Las voces de los muertos


HACE UNOS días, en un pueblito de Oaxaca, una señora zapoteca me contaba con lujo de detalles que en su casa los muertos cambian las cosas de lugar, molestan a los niños, se roban el dinero, pero cuando le pregunté si oía sus voces me miró con desaliento desesperanzado.

—Estos güeros nunca entendieron nada.

Pareció que pensaba, y yo, mientras, estoico, recordaba una charla de semanas antes. La pregunta, esa tarde, había sido de una inocencia sin fisuras y, sin embargo, la respuesta me hizo entender algo. Porque el colega me había preguntado qué músicos me gustaba escuchar y yo le estaba diciendo que Coltrane y Bill Evans, De André y Brassens, Gardel y Piquer, Gainsbourg y Cohen, hasta que, a la fuerza, me di cuenta de que todos tenían algo en común: estaban muertos. Fue una de esas revelaciones tontas que suceden a veces, que te dejan callado: todos muertos.

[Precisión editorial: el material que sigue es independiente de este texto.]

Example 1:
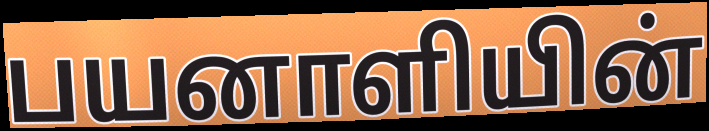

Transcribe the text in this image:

பயனாளியின்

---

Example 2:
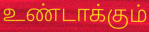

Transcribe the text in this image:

உண்டாக்கும்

Hubo tiempos en que escuchar música era difícil: tiempos en que para que alguien la escuchara, alguien tenía que hacerla en el mismo lugar, mismo momento. Tiempos en que lo habitual era el silencio; en que la música era un privilegio y no un engorro, no un apremio. Eran tiempos —que duraron milenios— en que la música se escapaba sin parar y había que atenderla, respetarla. Eran tiempos, sobre todo, en que solo sonaban las voces, los sonidos de los vivos: tiempos en que, para hacerse oír, no había más remedio que estar vivo.

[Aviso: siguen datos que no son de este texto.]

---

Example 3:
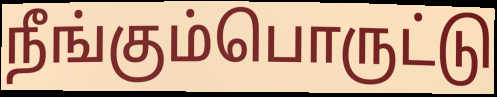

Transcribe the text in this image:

நீங்கும்பொருட்டு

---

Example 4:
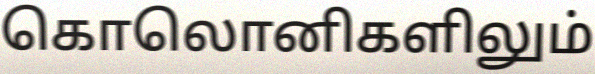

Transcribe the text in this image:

கொலொனிகளிலும்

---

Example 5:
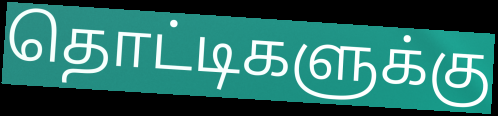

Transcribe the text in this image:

தொட்டிகளுக்கு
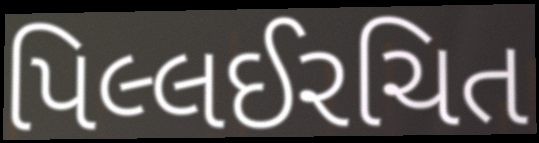
પિલ્લઈરચિત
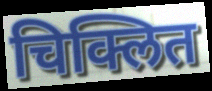
चिक्लित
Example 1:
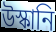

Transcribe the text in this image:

উস্কানি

De los muertos quedaban los recuerdos, que el tiempo iba gastando. Alguien podía comentar, escribir que había oído cantar a Caruso, recitar a la Duse, pero no era sino una evocación. Las grandes voces eran un apunte cada vez más tenue que se desvanecía; ahora, en cambio, John Winston Lennon canta igual que en 1967, cuando tenía 26 años: cuando vivía, digamos.

Es, por supuesto, un caso particular de esa gran movida general: la irrupción de la industria. La reproducción mecánica de la música empezó con los grandes inventores —Edison, Graham Bell— de fines del siglo XIX, se difundió con el show business de principios del XX, se consolidó con las radios y las televisiones, y terminó de invadir hasta el último rincón con los emepetrés y uesebés y espotifais de nuestros días.

El resultado es este mundo con música perpetua, donde no hay nada más difícil que el silencio. La música ya no se escucha; se oye sin querer, sin cesar, sin atender. La música dejó de ser una experiencia: es sonido de fondo, el ruido que precisamos para no tener que escucharnos vivir. Nos tranquiliza su presencia, la oímos distraídos: como si en lugar de leer un libro, digamos, miráramos de tanto en tanto una palabra o dos y después siguiéramos haciendo lo que hacíamos. O escuchásemos una lectura de ese libro mientras charlamos con los amigos en el bar.

Y los muertos nos la cantan, nos la tocan. Son, es verdad, parte de un mundo que rebosa de memorias. Allí donde, hasta hace poco, de cada quien quedaba nada o si acaso unas cartas, un retrato, cuatro o cinco fotos, ahora puede haber grabaciones, filmaciones, tanto. Pero esos son registros privados, restos para los deudos; las voces de los grandes muertos, en cambio, ocupan el mismo espacio público que las de grandes vivos.

Vivimos con su presencia inverosímil. Nunca había sucedido pero ahora sucede sin parar; desde ultratumba, sus voces nos llegan con una naturalidad que nadie, hace poco, habría encontrado natural. Nos hemos acostumbrado, las escuchamos como si nada fuera. No pensamos, creo —yo, por lo menos, no pensaba— que por mucho menos se inventaron religiones, satanes, el insomnio. No pensamos —yo, por lo menos, no— que la metáfora definitiva de la muerte es el silencio.

Y que, desde siempre, nada fue más aterrador que oír las voces de los muertos.